State supports proficiency-based diplomas, offers districts implementation flexibility

AUGUSTA – The Maine Department of Education affirmed its commitment to the state’s students being awarded diplomas based on proficiency but announced today it would give school districts more flexibility in meeting a requirement to do so by 2018.

In 2012, Maine enacted landmark legislation making high school graduation starting in 2018 dependent on students having demonstrated mastery of learning standards in eight content areas, including math, reading, science and social studies.

The reform’s intent is to improve student performance and ensure high school graduates have the knowledge and skills needed for college and career success.

Currently, the gap between the percentage of students who graduate from high school and those who are proficient in math and reading is 38 percent, and a third of Maine graduates who go onto college here need basic remedial courses.

While most school leaders and members of the public support the shift to proficiency-based graduation, Education Commissioner Jim Rier said school districts are feeling the crunch as their high schools prepare to welcome a ninth-grade class expected to be the first to graduate with the new diplomas.

“Increasingly, the Department has been hearing from you about the complexity of developing quality proficiency-based learning systems,” Commissioner Rier wrote in a letter to superintendents on Wednesday. “Even districts that have eagerly pursued implementation and believe deeply in the value of these systems in strengthening teaching and learning admit they may not be ready in all content areas by 2018.”

To support implementation being done right at the local level, the Department has developed six options by which districts can apply for extensions. Maine DOE previewed those on its website today, and intends to issue final guidance including the extension application process in July.

Under a provision in Maine’s Basic School Approval Law, the Commissioner of Education has the authority to grant school units waivers from the proficiency-based diploma requirement if certain conditions – to be defined by the Department – are met.

In an effort to ensure the extension process facilitates continuous progress toward proficiency, the broader a district’s request, the greater the work required of them, as well as the level of structured support that will be provided by the Maine DOE.
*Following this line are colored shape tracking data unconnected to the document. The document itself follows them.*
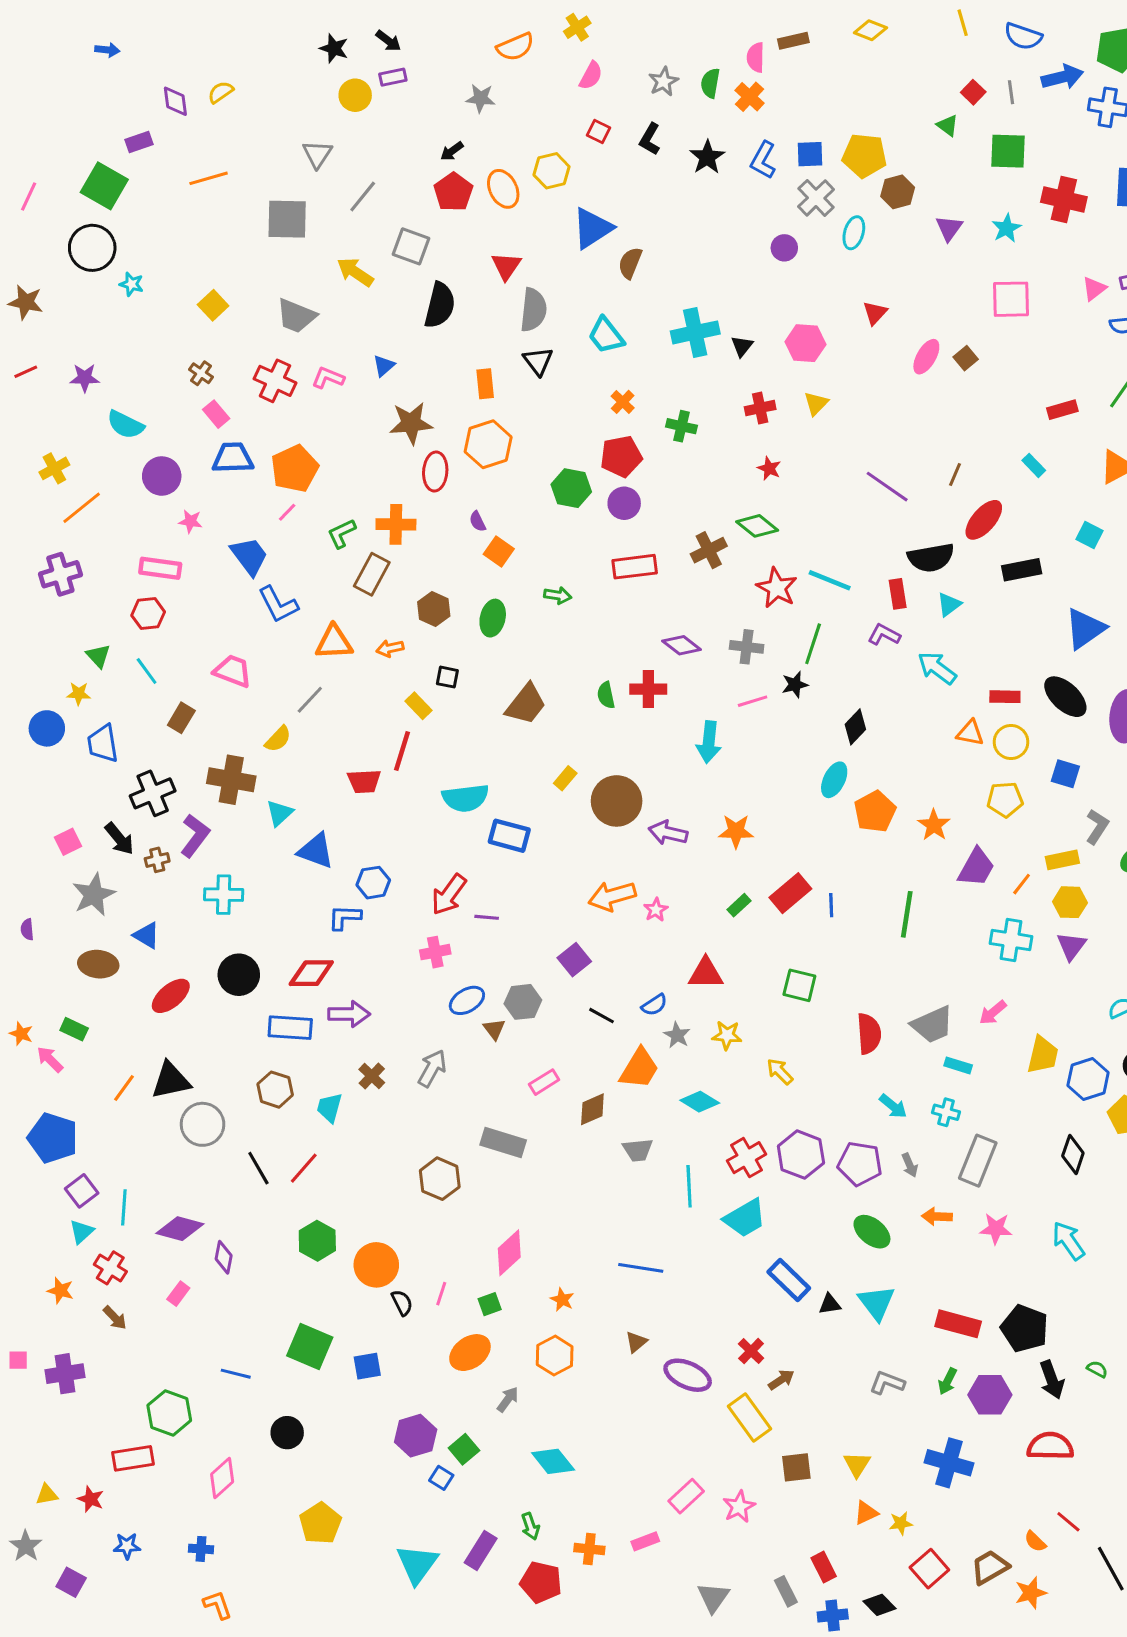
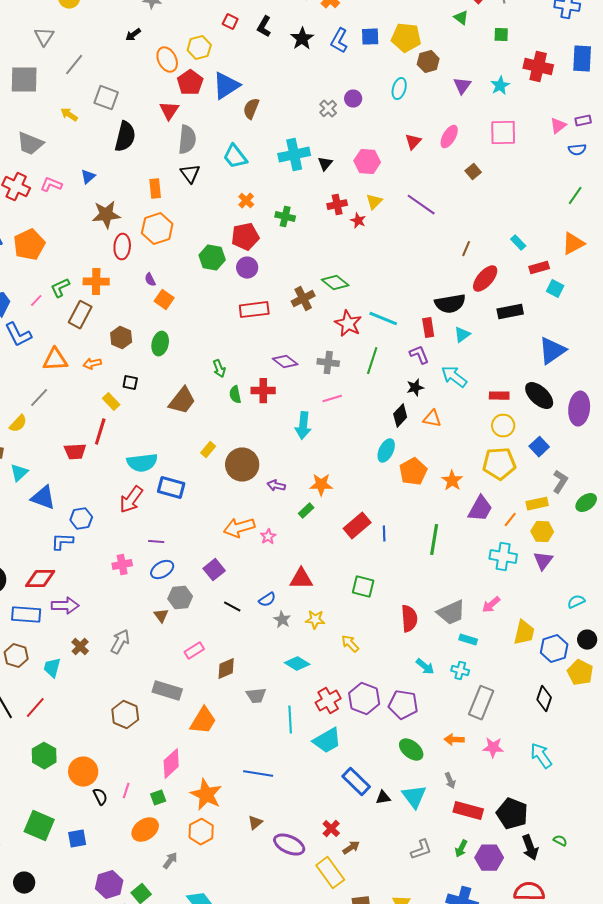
green square: (1008, 151) -> (501, 35), size x0.6
red pentagon: (453, 192) -> (190, 83), moved
gray cross: (816, 198) -> (328, 109), moved, size x0.7
yellow arrow: (355, 272) -> (69, 115), size x0.7
pink ellipse: (926, 357) -> (449, 137), moved
red rectangle: (1062, 410) -> (539, 268), moved
red star: (769, 468) -> (358, 221), moved
purple line: (887, 487) -> (421, 205), moved
pink line: (287, 512) -> (36, 301), moved
green arrow: (558, 595) -> (219, 369), moved, turned 60
purple L-shape: (884, 635) -> (419, 355), turned 40
black star: (795, 685) -> (415, 388), moved
orange triangle: (970, 733) -> (432, 419), moved
blue square: (1065, 774) -> (539, 447), turned 30
yellow pentagon: (1005, 799) -> (499, 464), size x1.4
purple arrow: (668, 833) -> (276, 486), size x0.7
red arrow: (449, 895) -> (131, 500), moved
green rectangle: (739, 905) -> (306, 511), moved
blue ellipse: (467, 1000) -> (162, 570), moved
orange trapezoid: (639, 1068) -> (203, 721), moved
gray arrow: (910, 1165) -> (450, 781), moved
orange star: (562, 1300) -> (206, 795), size x2.0
gray L-shape: (887, 1383) -> (421, 850), turned 140

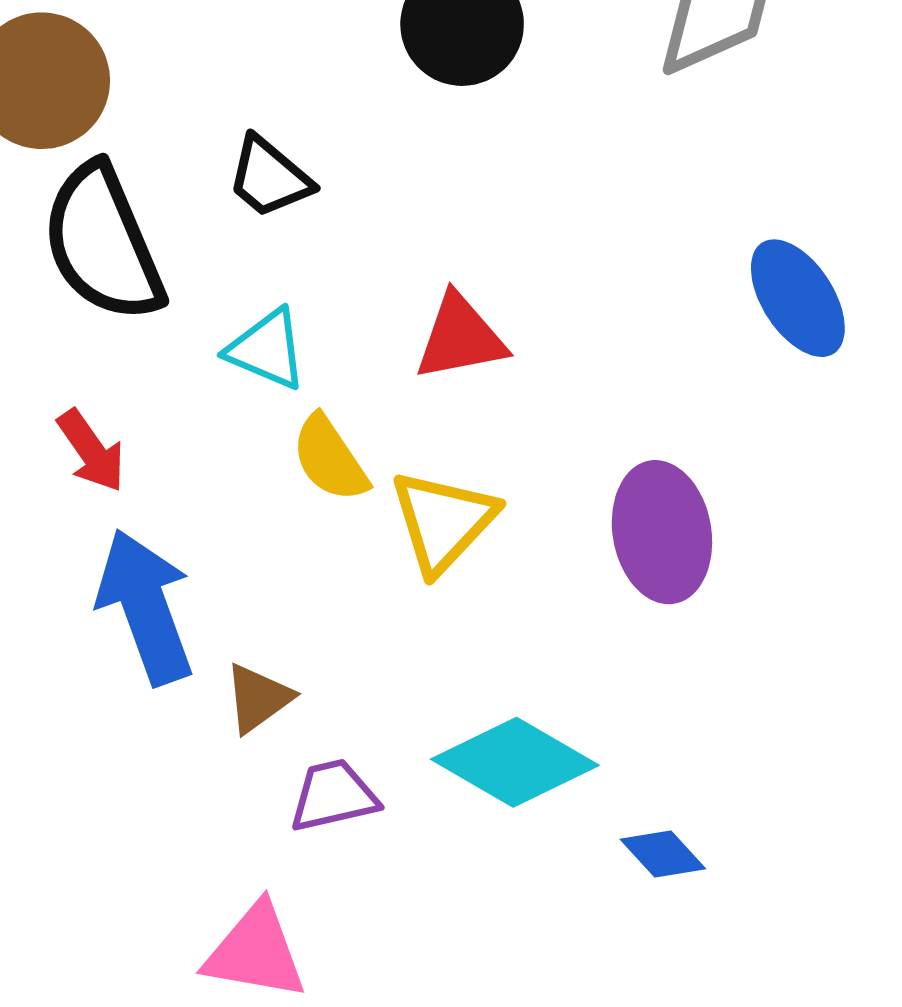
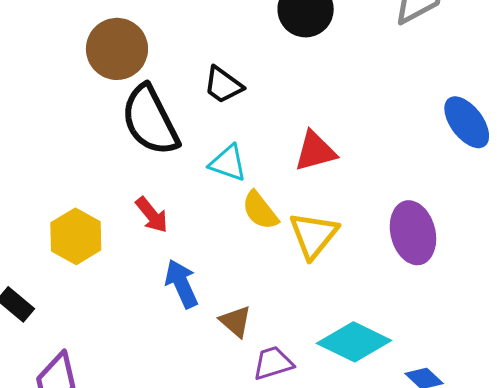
blue arrow: (145, 607) -> (182, 284), size x0.7
brown triangle: (258, 698) -> (236, 321), turned -39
“You’ll note we use the word ‘extension’ rather than waiver because none of these paths remove the requirement in Maine law to making the important transition to awarding proficiency-based diplomas. Instead, they provide the time and support districts say they need to undertake the thoughtful, systemic change needed to ensure quality implementation,” the Commissioner’s letter said.

Superintendents and principals provided feedback on the Department’s options before they were readied for release.
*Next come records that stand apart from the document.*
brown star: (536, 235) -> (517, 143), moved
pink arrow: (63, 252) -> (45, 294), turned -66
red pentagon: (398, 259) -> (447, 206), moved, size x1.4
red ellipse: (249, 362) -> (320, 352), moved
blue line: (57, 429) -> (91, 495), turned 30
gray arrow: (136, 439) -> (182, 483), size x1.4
“Maine schools are committed to proficiency but want to do it right,” said Maine School Management Association Deputy Executive Director Robert Hasson. “We appreciate the Department’s flexibility.”
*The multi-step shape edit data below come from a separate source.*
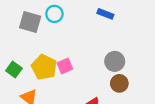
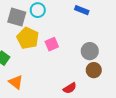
pink square: (65, 66) -> (52, 44), moved
yellow pentagon: (44, 67) -> (28, 38), moved

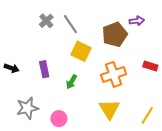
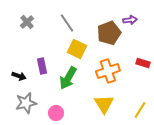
gray cross: (46, 21) -> (27, 22), moved
black arrow: (12, 68) -> (19, 76), moved
green arrow: (72, 82) -> (68, 78), size x1.6

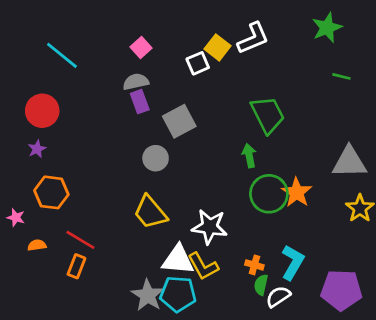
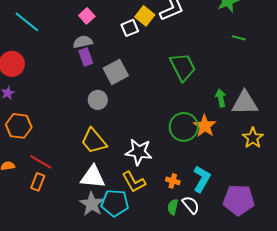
green arrow: (249, 156) -> (221, 98), moved
white triangle: (178, 260) -> (93, 177), moved
green semicircle: (261, 285) -> (173, 207), moved
white semicircle: (278, 297) -> (191, 205), turned 84

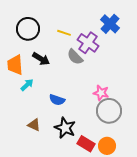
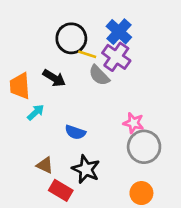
blue cross: (110, 24) -> (119, 32), moved
black circle: (28, 29) -> (71, 38), moved
yellow line: (64, 33) -> (87, 54), moved
red rectangle: (86, 144) -> (61, 190), moved

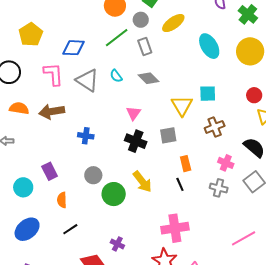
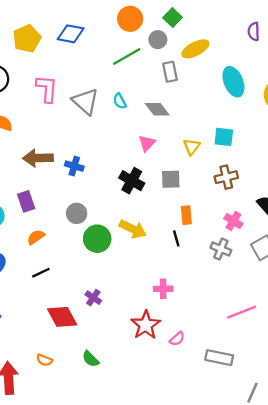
gray rectangle: (145, 46) -> (170, 72), moved
blue diamond: (74, 48) -> (71, 34), moved
yellow triangle: (182, 106) -> (192, 147), size x0.7
brown arrow: (52, 112) -> (38, 158), moved
pink triangle: (133, 113) -> (147, 143), moved
yellow arrow: (142, 182) -> (133, 229), turned -35
orange semicircle: (62, 200) -> (36, 237), turned 49
pink cross: (175, 228) -> (163, 289), size x0.6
In conjunction with the extension announcement, the Department also released a readiness inventory that will help districts assess their progress and next steps. The results of that survey, to be released this summer, will provide the first statewide snapshot of where districts are and inform what support the Department should provide.

While the law and the state’s tradition of local education control puts the responsibility for implementation and related policy development on local school units, the Maine DOE is charged with providing technical assistance.

Already, the Department has offered workshops around the state for hundreds of educators; launched a portal of web resources related to proficiency-based education; developed an online Center for Best Practice featuring case studies and resources from Maine schools; and distributed $2 million to support transition costs.